Again, I don't disagree. It's just that Graham's argument is that the greatest threat to your investing lifetime is making emotional decisions. If you are 100% exposed to various equities at any point (even early on), a big down swing could cause you to make poor emotional choices. A more diversified portfolio, even early on, can allow you to have a better chance at not experiencing big emotional swings that impact your decisions.

And of course, all bonds are not created equal. There are some stocks that have less risk than some bonds in them. But everybody probably needs at least a little diversification to help them remain calm in any storm. I prefer low cost bond funds and low cost international stock funds to help diversify my portfolio (taxable bond funds in my tax deferred accounts and tax free bond funds in my taxable accounts) alongside low cost total stock funds and whatever is leftover mixed between cash (and equivalents) and individual stocks .
 
Great advice from Doze and Mman. Doze has been my "mentor" in the financial arena the past 36 months. I've restructured my portfolio so that it now has diversification across all asset classes. We may disagree on a few points here and there (like I don't trust the U.S. currency long term) but overall the man is spot on when it comes to the SCIENCE of investing.
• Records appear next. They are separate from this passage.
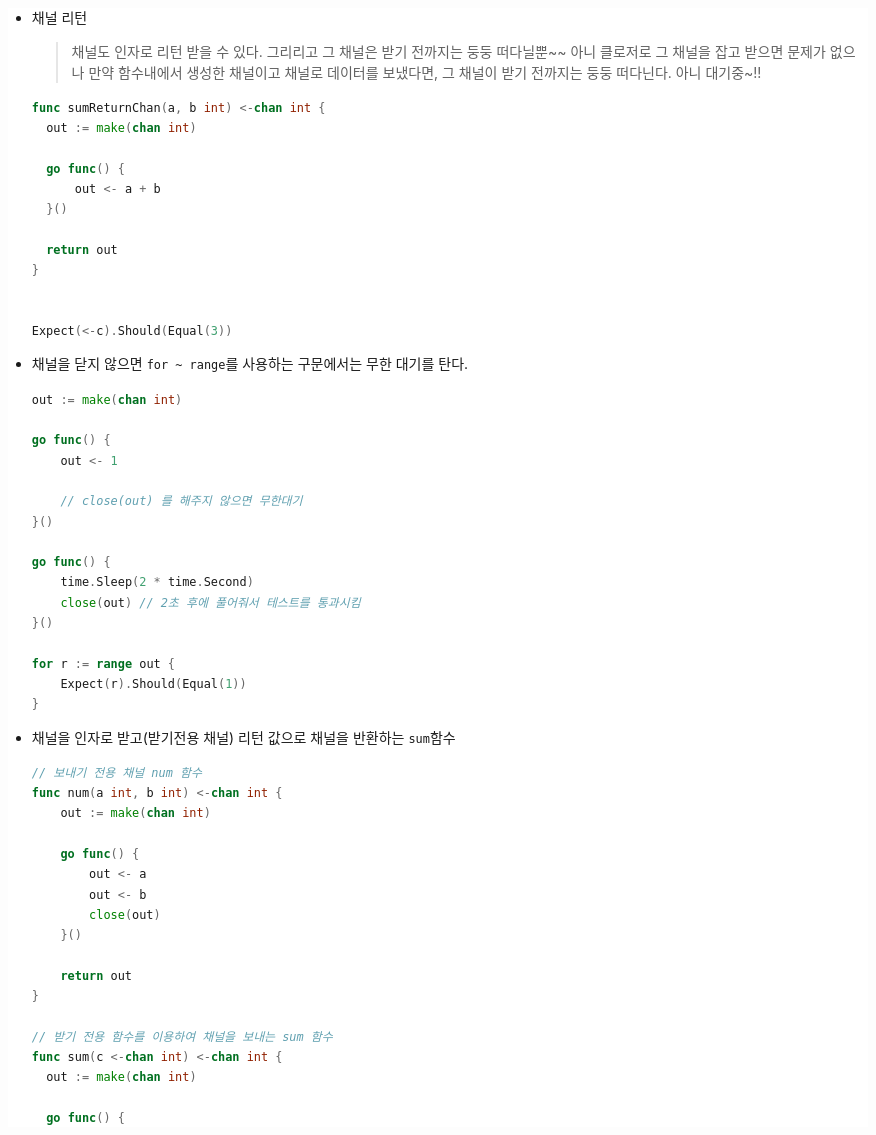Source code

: 

- 채널 리턴

  > 채널도 인자로 리턴 받을 수 있다.
  > 그리리고 그 채널은 받기 전까지는 둥둥 떠다닐뿐~~ 아니 클로저로 그 채널을 잡고 받으면 문제가 없으나
  > 만약 함수내에서 생성한 채널이고 채널로 데이터를 보냈다면, 그 채널이 받기 전까지는 둥둥 떠다닌다.
  > 아니 대기중~!!

  ```go
  func sumReturnChan(a, b int) <-chan int {
  	out := make(chan int)
  
  	go func() {
  		out <- a + b
  	}()
  
  	return out
  }
  
  
  Expect(<-c).Should(Equal(3))
  ```

  

- 채널을 닫지 않으면 `for ~ range`를 사용하는 구문에서는 무한 대기를 탄다.

  ```go
  out := make(chan int)
  
  go func() {
      out <- 1
  
      // close(out) 를 해주지 않으면 무한대기
  }()
  
  go func() {
      time.Sleep(2 * time.Second)
      close(out) // 2초 후에 풀어줘서 테스트를 통과시킴
  }()
  
  for r := range out {
      Expect(r).Should(Equal(1))
  }
  ```

  

- 채널을 인자로 받고(받기전용 채널)  리턴 값으로 채널을 반환하는 `sum`함수

  ```go
  // 보내기 전용 채널 num 함수
  func num(a int, b int) <-chan int {
      out := make(chan int)
  
      go func() {
          out <- a
          out <- b
          close(out)
      }()
  
      return out
  }
  
  // 받기 전용 함수를 이용하여 채널을 보내는 sum 함수
  func sum(c <-chan int) <-chan int {
  	out := make(chan int)
  
  	go func() {
  ```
Those of you out there without a MASTER PLAN for retirement need to get going on one. The most important parts of the plan are asset allocation (major), passive investing in your taxable accounts (major), passive investing in your retirement accounts (I chose active mutual fund managers for 50% of my retirement portfolio but I keep expenses, i.e. ER, below 1%), rebalancing at least once per year (minor) and tax loss harvesting (minor).

Keep Cost averaging in to your "plan" until you are too old or too rich to continue doing it. All plans deserve a review every quarter or 6 months to make sure you are on track. If you are losing money in any one asset area don't be concerned as that is expected. If the market tanks rebalance from Cash or Bonds and buy equities.

I still dabble in individual equity names but prefer sector ETFs for my trades. You need to be in the game to win the game so go open up that account at Vanguard, Fidelity, Schwab, Ameritrade, E-trade, etc and start investing tomorrow.
 


My portfolio is similar to the above except I have Foreign small/mid cap, Foreign Small cap value and US Small Cap Value as boxes (plus the ones listed above). At this time my TIP exposure is ZERO but I will add that box when and if interest rates return to 3.50-4% (which may be never).

My portfolio varies from 50% equities (when they are expensive) to 65% equities when they are cheap (like late 2008/early 2009). Right now equities are slightly overvalued in the USA with small caps being expensive. Foreign equities are below fair value.